Most died with a prayer on their lips and in their hearts with love for God and their neighbour, even for their oppressors and executioners. Their strength was given by their living faith in Christ’s resurrection. They valued truth and justice more than their own lives, so they stood up to unjust violence and – just like Ukrainians today – to defend their home and family. He also emphasised that, unfortunately, there has not yet been a formal condemnation of all three totalitarian systems and their violence at the national level in Slovenia. Physical killings during and after the war were followed by defamation of the good name of those killed. The doubt was unjustifiably sown among the people that they must have done something bad if they were murdered. “We note with regret that this type of propaganda and malicious rumours did not stop until today,” said the bishop of Novo mesto.

No proven guilt

Violence against innocent victims, who have not been proven guilty, continues even today, as they are not allowed to be buried in graves close to their relatives. The right to a grave is a fundamental human right and represents the true value of the universal human ethos. “It is our human duty to bury the dead and show them respect. The right to a grave derives from the inalienable dignity of every human being. Preventing the respectful burial of those brutally killed is a crime against humanity and represents disrespect for the fundamental norms of civilisation. What kind of country and society are we if individuals can allow themselves to prohibit the burial of innocent victims, among whom are the murdered Roma or other of our compatriots, buried in Kočevski Rog and other murder sites around Slovenia?”

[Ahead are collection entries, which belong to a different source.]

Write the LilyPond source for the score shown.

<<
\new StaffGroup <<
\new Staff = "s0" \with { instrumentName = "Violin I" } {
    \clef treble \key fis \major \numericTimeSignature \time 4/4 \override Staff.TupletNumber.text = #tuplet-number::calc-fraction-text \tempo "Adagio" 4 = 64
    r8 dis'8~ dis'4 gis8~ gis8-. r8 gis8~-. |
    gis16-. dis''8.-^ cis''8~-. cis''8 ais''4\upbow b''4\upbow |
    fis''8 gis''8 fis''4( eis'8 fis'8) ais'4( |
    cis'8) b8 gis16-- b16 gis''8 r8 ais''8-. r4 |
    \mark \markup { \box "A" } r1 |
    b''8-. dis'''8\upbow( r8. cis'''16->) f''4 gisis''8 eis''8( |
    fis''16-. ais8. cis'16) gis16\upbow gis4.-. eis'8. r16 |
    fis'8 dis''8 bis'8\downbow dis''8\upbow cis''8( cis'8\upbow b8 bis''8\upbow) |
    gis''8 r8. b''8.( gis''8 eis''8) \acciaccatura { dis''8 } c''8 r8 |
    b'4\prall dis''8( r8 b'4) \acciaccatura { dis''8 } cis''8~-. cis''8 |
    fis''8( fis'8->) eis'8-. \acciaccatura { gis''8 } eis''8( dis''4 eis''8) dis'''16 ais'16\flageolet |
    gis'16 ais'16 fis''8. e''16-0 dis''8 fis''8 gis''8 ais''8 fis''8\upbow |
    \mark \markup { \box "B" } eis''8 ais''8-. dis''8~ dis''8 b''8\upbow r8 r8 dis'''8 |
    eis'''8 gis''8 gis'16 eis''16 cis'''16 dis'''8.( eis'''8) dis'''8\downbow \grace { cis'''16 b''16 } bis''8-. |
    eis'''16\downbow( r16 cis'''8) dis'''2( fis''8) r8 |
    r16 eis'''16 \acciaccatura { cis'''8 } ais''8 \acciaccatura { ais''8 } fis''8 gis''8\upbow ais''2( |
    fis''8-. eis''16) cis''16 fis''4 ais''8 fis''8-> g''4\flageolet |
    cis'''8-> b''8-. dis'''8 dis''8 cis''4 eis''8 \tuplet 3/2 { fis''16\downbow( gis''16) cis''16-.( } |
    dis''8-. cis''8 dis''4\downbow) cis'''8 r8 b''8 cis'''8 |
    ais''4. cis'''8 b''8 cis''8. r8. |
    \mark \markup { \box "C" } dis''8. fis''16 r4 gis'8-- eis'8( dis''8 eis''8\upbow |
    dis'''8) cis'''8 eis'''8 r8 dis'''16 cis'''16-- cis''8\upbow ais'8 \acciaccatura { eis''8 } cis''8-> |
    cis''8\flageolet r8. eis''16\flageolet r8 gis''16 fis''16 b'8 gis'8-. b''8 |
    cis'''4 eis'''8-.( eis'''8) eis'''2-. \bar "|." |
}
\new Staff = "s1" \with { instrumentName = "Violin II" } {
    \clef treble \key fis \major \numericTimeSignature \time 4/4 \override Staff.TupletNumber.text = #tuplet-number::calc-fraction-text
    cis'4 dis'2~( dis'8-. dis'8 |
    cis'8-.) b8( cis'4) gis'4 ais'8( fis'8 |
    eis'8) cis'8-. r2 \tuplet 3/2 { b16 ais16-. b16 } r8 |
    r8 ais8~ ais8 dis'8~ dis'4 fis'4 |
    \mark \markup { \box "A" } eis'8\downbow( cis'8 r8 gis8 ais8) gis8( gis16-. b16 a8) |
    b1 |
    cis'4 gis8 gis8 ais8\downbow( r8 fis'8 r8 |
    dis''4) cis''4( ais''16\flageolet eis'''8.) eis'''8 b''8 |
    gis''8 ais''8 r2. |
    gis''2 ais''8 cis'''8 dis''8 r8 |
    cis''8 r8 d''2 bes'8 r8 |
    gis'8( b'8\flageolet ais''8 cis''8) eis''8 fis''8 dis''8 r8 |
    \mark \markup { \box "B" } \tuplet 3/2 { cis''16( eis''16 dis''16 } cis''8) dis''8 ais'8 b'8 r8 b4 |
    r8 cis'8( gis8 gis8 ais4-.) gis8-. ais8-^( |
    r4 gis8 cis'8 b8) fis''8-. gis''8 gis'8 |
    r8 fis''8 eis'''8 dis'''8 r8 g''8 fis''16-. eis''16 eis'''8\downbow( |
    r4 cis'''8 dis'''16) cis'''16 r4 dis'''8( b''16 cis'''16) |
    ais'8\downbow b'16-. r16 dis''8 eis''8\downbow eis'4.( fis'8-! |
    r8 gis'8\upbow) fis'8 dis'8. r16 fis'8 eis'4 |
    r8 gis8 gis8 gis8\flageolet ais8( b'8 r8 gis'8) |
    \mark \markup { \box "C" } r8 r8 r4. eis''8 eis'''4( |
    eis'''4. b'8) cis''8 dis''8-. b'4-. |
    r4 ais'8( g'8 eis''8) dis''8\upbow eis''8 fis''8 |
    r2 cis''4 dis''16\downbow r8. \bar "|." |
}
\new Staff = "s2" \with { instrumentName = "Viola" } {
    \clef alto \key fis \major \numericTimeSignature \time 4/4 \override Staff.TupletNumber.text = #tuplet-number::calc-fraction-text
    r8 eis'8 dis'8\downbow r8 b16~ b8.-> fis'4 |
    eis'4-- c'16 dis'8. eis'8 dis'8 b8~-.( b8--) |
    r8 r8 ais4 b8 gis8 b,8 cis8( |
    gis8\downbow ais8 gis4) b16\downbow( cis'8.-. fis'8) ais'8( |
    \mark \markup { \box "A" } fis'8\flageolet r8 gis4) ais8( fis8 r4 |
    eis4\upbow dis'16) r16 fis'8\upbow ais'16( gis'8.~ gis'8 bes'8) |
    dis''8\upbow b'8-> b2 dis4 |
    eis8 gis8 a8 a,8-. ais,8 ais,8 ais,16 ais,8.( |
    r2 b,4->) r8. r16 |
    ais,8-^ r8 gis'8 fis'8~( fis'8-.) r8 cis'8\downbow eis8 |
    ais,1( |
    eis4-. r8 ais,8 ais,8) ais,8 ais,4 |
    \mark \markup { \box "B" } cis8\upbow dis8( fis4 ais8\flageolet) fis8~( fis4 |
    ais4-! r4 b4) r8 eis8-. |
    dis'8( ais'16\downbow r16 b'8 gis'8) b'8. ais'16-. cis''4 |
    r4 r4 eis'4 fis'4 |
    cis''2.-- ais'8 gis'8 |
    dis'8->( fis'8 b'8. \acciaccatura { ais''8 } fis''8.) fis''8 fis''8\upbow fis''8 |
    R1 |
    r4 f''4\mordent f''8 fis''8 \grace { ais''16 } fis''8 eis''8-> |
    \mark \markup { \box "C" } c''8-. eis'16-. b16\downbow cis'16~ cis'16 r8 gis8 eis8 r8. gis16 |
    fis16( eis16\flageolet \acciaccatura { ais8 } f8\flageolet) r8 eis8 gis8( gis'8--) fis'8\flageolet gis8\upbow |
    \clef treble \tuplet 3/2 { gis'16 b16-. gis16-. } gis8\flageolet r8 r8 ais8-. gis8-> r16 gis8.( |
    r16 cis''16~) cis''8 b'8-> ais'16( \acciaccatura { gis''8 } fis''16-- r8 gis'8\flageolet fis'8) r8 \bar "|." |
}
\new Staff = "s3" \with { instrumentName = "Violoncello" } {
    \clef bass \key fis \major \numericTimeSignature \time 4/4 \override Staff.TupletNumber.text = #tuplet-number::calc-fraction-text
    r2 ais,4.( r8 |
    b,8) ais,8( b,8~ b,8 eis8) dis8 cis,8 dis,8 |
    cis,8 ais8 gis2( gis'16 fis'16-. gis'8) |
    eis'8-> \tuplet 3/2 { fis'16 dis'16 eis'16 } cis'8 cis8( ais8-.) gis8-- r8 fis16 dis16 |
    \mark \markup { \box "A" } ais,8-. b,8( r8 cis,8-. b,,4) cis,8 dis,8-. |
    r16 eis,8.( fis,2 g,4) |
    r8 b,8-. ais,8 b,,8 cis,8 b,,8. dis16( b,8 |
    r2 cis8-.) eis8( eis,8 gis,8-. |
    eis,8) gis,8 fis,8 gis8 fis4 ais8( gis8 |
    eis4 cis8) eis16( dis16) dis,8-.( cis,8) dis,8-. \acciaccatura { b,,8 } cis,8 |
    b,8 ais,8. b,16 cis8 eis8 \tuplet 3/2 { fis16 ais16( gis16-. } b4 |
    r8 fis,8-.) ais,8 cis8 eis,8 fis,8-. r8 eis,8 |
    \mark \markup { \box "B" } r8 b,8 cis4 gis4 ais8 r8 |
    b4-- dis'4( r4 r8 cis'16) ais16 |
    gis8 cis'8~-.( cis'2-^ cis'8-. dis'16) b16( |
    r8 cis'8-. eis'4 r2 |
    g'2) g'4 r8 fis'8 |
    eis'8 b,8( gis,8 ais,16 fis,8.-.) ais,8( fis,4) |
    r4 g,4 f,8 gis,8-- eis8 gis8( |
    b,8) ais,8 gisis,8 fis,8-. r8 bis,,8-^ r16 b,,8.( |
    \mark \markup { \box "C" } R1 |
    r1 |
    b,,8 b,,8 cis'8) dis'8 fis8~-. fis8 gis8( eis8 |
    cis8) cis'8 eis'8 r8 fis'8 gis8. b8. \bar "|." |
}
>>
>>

“The burial of the dead in graves has been one of the peculiarities of the human race since its beginning. There will be no peace in our nation and no overcoming of destructive divisions until we overcome the ideological interpretations of the past, reach a consensus on historical facts and respectfully bury all our people,” emphasised the bishop of Novo mesto.

Victim rehabilitation begins with proper identification

We are bound by the Resolution of the European Parliament European Consciousness and Totalitarianism and the Declaration of the Slovenian Academy of Sciences and Arts on Reconciliation. The latter represents an important step towards national reconciliation and condemnation of all crimes. Important steps in the rehabilitation of the victims are the proper identification of the exhumed, their burial either in local cemeteries or in a decent place in the centre of Ljubljana, and the correction of injustices that have not yet been resolved. Dr Andrej Saje thanked the President of the country, Borut Pahor, for his committed efforts and sincere search for a path to national reconciliation. “We wish that such efforts would be strengthened in the future.”

“I invite everyone to reflect on the blessings and live them in our lives and in our mutual relationships, and through faith in God we are the building blocks of truth, peace and justice,” concluded Dr Saje.